Activity
Retype the part of the podcast transcript below that begins with the words "I'm not going" and ends after "the show notes.".

Document extract

A podcast dedicated to sharing the most famous, chilling and disturbing creepypastas and urban legends in the world.
Whether these stories truly happened or are simply fabrications is for you to decide.
These stories may contain graphic depictions of violence and explicit language.
Listener discretion is advised.
Before we get into today's stories, I wanted to get back to what I said I was going to be doing a couple of weeks ago
and share a podcast that I recently found, called John from Back Home.
I know I'm a few years behind on this one, but I crushed through it over the weekend doing stuff around the house
and think y'all might enjoy it as much as I do.
The entire season exists as a series of voicemails left by a man who never left his hometown to his old friend who moved on to bigger and better things.
I'm not going to get too much into it all, but I was absolutely blown away, not just by the voice acting, but also the writing,
and how well they were able to capture a particular personality type that might not be the most desirable,
but holy crap, was it on point?
This one's a slow burn that builds into something so much fun.
All the episodes are around 15 minutes, so you don't have a lot of excuses not to check it out wherever you listen to podcasts.
I also added Spotify link in the show notes.
That's John from back home.
Seriously good time.
And you know, finding stuff like this is like a throwback to when I worked in offices
and had more time to discover podcasts.
So, if you have some suggestions, please hit me up on Instagram or threads or email the show.
And if I like it, and I think the listeners would too, I'll be happy to share the details.
Okay, and after Sunday's episode, I promised the family I'd be home.
earlier today. It's also freaking freezing outside and I'm a little worried about my car not starting
and being stuck here. I'm not sure where in the country or world you might be listening to this,
but in Minnesota, we are officially in wind chill season. So let's roll right into this week's stories.
First up, from writer It's 8Bit Sam and narrated by Nicole Goodnight. Creepy Presents. The man in the
photo album isn't related to us, but he's in every piece.
picture. When I was a kid, my mom kept a heavy leather photo album on the coffee table.
Thick black pages, plastic sleeves, Polaroids tucked between brittle corners. I used to flip
through it when she was cooking or when I was supposed to be doing homework. Back then, I thought of it
as proof that our family was normal. Birthdays, Christmas morning, summer trips to the lake,
mundane and ordinary, but comforting. I didn't notice him at first. Why would I? When you're
seven years old, you don't scan every photo like a detective. You look for your face, your siblings,
the family dog. But years later, when I was visiting home after college, I picked the book up again.
Nostalgia, I guess. That's when I saw him. He's in every photo. Not in a way that jumps out immediately.
Sometimes he's in the background leaning against a tree. Other times he's at the edge of the frame,
blurred by motion. Once, he's sitting two rows back at my fifth birthday party in the McDonald's
play-place seating area staring directly into the camera.
The strange thing is, I didn't know him.
My parents didn't know him.
Nobody in the family knew him.
I asked my mom, laughing at first, flipping the album around to show her.
Who's the sky? He's everywhere.
Look, he's behind Aunt Claire at the Christmas photo, then again at the lake, and here at the carnival.
She took the book from me.
Her fingers froze on the page.
That's just some stranger, she said finally, snapping the cover shut.
You know how people wander into pictures.
He's probably just a coincidence.
but her tone wasn't casual.

Named joint coordinates
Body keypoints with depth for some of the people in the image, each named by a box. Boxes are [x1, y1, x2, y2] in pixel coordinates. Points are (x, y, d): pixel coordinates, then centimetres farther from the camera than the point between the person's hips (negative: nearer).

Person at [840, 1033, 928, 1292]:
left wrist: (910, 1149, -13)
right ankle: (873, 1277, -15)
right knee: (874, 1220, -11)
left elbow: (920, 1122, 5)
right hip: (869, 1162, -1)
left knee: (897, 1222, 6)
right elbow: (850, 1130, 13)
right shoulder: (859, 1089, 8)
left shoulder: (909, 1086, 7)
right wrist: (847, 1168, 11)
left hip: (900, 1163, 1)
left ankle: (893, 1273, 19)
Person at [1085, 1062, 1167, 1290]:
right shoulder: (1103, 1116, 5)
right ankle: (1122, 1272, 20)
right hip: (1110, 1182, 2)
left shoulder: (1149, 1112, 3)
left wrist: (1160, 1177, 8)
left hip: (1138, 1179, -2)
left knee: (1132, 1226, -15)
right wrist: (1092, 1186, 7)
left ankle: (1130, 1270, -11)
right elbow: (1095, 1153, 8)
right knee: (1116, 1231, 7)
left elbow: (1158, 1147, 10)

The answer
I'm not going to get too much into it all, but I was absolutely blown away, not just by the voice acting, but also the writing,
and how well they were able to capture a particular personality type that might not be the most desirable,
but holy crap, was it on point?
This one's a slow burn that builds into something so much fun.
All the episodes are around 15 minutes, so you don't have a lot of excuses not to check it out wherever you listen to podcasts.
I also added Spotify link in the show notes.